Write out again, exactly, the lines below starting at the one with "ring tip: (285, 910)" and ending at the one with "ring dip: (755, 897)".

#### Data for analysis ####

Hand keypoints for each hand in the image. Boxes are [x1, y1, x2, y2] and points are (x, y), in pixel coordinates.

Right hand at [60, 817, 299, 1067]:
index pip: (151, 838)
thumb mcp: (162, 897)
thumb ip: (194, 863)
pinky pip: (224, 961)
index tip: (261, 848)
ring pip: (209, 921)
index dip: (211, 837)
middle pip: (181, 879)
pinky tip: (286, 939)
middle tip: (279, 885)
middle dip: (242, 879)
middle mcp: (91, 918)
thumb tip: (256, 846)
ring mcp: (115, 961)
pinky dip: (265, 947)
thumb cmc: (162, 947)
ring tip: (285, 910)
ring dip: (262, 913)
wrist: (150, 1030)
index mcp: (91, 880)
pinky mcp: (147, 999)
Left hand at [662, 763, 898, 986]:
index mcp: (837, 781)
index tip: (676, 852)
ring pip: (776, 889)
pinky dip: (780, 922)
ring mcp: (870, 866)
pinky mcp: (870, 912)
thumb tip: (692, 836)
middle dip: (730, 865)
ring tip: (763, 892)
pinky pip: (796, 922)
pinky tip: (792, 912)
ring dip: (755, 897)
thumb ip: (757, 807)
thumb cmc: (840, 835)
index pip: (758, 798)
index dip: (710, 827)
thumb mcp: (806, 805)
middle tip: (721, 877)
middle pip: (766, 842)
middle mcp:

####

# Exercise solution
ring tip: (285, 910)
ring dip: (262, 913)
wrist: (150, 1030)
index mcp: (91, 880)
pinky mcp: (147, 999)
Left hand at [662, 763, 898, 986]:
index mcp: (837, 781)
index tip: (676, 852)
ring pip: (776, 889)
pinky dip: (780, 922)
ring mcp: (870, 866)
pinky mcp: (870, 912)
thumb tip: (692, 836)
middle dip: (730, 865)
ring tip: (763, 892)
pinky pip: (796, 922)
pinky tip: (792, 912)
ring dip: (755, 897)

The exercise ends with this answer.